Let’s take a look at a topic that is often very important to a practice: a new office opening.
Example of a Good Web Banner
Clean and simple: the two key words of a great web banner. The image in the background is of the new office, but if it were shrunk or cropped on mobile it wouldn’t make a difference — it is an accent.
The text is live over the image and can both dynamically format for mobile and allow the text to be read by Google. A clear call to action can then direct users to a page with all the new office’s details.
Example of a Bad Web Banner
This banner is jumbled, crowded, and lacks a clear focus — but more importantly, all of this text lives in the image file, which means the user can see it but Google can’t, and anyone who is sight impaired won’t be able to use web technology to read what it says.
Key Takeaway: Website banners are not great content — they are a preview to great content.
Putting an End to Rotating Banners
Rotating banners were once considered one of the best things to put on a website — and many people still consider it a good idea. The truth is that rotating banners are no longer relevant (and haven’t been for a while).
A 2013 study on the University of Notre Dame’s website showed just how little a rotating banner does for your website. The study found that only 1% of website visitors actually clicked on a rotating banner. Of those who did click on a rotating banner, 84% clicked on the first banner, with the other 16% split among slides 2–5.
So, in short, if content isn’t in the first position on the slider, almost no one is going to see it.

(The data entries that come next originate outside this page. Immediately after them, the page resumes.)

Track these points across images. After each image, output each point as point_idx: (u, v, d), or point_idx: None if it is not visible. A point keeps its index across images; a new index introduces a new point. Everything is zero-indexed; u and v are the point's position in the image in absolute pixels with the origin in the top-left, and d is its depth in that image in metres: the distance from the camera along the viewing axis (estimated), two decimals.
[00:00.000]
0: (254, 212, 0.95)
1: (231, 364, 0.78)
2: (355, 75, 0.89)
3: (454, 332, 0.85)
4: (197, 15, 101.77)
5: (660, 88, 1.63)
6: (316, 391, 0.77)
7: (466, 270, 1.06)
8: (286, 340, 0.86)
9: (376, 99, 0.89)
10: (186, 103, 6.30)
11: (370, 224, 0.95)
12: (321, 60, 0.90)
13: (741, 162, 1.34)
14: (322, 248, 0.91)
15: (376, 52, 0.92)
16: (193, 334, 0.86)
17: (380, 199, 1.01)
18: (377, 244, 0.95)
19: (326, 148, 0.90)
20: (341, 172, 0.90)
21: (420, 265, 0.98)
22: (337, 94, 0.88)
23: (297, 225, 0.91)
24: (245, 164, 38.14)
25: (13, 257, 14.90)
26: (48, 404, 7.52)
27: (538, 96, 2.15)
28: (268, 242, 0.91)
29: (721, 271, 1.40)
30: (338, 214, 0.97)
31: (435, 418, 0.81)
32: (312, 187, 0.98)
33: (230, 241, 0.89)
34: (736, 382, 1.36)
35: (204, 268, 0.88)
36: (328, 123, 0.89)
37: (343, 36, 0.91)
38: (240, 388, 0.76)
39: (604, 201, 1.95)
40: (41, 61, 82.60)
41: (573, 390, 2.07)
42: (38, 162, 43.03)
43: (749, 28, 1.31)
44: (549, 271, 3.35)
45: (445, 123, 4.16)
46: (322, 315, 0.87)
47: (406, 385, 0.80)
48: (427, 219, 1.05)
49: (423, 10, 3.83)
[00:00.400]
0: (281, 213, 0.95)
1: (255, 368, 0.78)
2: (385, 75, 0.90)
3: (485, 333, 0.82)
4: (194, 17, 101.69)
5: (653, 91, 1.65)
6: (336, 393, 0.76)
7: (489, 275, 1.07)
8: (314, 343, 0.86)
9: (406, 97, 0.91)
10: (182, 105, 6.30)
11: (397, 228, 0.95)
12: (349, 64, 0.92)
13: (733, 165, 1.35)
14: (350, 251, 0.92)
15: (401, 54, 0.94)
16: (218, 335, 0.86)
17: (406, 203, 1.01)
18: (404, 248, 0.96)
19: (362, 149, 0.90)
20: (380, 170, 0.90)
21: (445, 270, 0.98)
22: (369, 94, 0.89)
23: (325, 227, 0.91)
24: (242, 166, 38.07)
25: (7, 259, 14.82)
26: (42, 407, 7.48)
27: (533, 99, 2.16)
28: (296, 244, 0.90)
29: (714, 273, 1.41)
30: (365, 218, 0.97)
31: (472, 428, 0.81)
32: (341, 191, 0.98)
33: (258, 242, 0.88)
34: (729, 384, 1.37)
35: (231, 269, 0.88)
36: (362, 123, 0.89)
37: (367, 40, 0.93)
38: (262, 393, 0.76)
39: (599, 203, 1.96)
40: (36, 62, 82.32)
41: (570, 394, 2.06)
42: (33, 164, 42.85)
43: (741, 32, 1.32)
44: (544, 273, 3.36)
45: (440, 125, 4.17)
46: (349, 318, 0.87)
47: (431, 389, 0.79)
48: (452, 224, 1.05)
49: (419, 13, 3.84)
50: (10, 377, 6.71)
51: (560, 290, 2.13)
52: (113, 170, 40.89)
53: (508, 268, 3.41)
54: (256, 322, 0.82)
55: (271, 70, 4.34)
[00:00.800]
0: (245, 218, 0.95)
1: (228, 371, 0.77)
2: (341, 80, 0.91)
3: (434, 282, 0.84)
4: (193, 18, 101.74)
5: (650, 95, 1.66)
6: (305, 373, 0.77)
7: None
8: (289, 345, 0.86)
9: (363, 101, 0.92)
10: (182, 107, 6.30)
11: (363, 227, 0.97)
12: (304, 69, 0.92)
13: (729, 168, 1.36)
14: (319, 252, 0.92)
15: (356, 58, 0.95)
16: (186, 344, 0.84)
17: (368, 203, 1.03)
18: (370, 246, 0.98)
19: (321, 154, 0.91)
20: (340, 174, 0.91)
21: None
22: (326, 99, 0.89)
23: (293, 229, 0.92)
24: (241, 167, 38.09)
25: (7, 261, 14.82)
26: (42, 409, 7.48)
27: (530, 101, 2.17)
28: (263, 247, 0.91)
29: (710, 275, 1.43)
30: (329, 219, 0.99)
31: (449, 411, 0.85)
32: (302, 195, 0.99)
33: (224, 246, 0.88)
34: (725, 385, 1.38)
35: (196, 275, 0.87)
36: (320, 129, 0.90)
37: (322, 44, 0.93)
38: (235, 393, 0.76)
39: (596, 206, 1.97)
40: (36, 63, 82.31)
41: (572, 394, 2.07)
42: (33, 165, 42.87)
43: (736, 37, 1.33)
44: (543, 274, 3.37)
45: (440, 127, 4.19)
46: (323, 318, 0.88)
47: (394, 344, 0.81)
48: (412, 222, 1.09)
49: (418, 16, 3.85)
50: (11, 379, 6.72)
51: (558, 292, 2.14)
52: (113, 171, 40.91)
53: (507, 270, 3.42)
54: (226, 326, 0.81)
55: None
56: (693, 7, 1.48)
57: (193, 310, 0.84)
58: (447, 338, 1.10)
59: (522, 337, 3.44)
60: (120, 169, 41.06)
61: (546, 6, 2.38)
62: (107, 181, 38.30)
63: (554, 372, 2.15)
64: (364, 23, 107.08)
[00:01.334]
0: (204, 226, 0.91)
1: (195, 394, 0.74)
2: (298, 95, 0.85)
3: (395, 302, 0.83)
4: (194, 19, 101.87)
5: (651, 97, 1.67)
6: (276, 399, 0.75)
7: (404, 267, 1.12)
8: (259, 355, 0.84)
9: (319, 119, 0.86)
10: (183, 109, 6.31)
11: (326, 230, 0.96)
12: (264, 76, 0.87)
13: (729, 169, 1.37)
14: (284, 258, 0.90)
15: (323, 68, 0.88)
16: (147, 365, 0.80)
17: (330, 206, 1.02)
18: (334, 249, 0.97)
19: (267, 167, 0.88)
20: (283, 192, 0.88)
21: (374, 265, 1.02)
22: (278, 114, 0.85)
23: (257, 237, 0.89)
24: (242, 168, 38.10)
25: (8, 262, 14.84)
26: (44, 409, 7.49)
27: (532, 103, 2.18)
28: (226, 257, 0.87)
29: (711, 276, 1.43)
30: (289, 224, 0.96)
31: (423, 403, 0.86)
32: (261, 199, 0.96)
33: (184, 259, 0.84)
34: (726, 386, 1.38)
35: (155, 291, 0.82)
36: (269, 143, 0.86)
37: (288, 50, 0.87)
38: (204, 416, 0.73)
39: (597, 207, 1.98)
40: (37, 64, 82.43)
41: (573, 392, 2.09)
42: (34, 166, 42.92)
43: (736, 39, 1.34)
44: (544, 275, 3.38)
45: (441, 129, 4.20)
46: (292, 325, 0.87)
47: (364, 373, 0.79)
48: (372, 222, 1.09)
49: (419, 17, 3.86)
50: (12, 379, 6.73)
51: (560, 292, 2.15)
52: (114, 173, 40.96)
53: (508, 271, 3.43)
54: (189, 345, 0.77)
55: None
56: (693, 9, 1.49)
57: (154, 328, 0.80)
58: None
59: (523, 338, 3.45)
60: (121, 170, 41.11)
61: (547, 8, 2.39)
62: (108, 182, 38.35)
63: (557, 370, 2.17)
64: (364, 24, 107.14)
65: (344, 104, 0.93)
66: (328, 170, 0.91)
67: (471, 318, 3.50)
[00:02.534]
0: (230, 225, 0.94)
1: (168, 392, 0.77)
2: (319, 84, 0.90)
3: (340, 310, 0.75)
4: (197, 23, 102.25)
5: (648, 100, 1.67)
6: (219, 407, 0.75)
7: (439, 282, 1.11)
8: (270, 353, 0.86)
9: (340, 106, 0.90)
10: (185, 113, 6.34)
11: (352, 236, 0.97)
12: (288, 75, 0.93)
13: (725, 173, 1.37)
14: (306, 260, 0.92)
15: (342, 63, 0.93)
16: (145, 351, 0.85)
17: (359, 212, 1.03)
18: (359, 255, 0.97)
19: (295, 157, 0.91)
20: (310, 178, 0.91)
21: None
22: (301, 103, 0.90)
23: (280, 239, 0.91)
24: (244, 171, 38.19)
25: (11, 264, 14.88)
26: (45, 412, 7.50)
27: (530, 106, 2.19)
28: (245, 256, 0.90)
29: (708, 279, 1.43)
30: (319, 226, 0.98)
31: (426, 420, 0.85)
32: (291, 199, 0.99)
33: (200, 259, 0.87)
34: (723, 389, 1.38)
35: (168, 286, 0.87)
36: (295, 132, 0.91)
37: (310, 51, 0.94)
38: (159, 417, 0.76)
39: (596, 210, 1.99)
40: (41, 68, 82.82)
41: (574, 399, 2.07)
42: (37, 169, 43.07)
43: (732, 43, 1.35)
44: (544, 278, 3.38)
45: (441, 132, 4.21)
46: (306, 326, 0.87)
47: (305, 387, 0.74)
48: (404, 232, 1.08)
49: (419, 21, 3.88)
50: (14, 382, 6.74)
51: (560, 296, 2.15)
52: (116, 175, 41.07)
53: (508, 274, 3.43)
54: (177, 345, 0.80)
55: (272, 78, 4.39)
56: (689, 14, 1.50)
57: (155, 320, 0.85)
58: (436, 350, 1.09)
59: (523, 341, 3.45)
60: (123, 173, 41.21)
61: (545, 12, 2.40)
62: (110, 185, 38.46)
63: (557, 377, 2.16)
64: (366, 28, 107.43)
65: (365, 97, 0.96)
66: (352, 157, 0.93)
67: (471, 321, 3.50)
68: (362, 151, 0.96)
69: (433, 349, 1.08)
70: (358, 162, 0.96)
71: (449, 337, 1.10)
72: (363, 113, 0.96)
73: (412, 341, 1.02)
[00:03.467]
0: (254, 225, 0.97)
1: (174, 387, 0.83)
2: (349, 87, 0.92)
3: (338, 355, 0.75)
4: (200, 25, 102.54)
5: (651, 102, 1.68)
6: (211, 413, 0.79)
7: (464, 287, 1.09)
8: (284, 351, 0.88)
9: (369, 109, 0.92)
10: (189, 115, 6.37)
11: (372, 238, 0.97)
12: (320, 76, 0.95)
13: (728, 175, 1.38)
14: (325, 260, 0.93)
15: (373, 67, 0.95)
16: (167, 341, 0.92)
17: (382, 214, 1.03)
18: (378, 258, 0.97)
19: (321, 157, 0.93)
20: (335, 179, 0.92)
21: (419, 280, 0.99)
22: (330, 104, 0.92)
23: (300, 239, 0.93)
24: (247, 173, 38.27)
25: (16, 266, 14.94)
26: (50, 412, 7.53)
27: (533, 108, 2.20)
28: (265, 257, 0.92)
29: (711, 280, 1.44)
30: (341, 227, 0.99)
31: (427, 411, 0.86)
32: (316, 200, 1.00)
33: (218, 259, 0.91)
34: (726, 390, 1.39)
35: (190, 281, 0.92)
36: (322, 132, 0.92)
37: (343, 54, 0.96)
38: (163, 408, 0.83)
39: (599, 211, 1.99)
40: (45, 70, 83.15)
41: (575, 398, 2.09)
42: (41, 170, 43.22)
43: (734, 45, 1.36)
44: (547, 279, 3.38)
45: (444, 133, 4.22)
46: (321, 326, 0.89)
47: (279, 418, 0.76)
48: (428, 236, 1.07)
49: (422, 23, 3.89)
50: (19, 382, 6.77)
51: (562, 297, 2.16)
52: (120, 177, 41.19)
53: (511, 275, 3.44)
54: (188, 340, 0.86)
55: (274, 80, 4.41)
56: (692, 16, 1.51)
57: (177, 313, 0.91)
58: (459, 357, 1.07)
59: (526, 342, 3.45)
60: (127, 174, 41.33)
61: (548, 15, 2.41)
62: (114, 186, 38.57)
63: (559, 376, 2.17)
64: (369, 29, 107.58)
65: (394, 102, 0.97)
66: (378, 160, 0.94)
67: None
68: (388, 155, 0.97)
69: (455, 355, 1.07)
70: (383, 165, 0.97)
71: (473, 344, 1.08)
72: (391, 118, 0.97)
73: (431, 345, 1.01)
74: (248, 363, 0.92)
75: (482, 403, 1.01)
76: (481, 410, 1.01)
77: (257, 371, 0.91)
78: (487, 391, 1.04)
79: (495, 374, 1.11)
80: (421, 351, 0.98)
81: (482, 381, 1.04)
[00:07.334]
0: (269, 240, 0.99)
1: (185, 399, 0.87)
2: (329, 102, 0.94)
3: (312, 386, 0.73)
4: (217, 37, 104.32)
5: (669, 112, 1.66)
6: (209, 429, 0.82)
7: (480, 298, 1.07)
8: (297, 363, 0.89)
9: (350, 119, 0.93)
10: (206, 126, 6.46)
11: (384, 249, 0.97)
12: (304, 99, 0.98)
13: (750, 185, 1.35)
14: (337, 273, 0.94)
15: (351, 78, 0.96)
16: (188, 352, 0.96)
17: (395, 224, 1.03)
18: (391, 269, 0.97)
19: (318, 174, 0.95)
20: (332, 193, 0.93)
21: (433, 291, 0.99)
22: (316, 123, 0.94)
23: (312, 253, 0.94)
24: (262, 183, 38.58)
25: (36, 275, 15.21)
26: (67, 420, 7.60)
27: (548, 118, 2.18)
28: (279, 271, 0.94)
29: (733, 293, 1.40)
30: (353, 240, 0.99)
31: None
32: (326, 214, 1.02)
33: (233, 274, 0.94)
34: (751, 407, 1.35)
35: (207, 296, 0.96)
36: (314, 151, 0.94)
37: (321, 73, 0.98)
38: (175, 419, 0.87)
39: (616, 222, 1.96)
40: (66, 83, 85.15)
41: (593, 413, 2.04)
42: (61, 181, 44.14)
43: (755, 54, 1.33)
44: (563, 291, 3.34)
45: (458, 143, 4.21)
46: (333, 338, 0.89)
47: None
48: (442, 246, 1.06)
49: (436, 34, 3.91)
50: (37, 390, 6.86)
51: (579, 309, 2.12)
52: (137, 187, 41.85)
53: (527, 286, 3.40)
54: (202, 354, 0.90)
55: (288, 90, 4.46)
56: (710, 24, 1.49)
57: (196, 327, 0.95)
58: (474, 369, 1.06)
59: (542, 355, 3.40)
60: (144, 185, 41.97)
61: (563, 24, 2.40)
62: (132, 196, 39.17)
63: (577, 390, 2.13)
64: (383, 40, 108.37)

Benefits of a Single Image
Single-image web banners are beneficial when working to make incremental improvements to your website. One banner allows for the testing of different imagery, headlines, and calls to action to see which works best in driving user conversions. When multiple slides are used, the ability to test dwindles because the website is pushing the user in too many different directions.
Create New Website Sections Instead of Sliders
Instead of making a slider to discuss four different topics, it is much more beneficial to add new sections to the home page of your website. Adding new sections provides much more flexibility and creates a better user experience by keeping visitors focused while moving down the page of the site.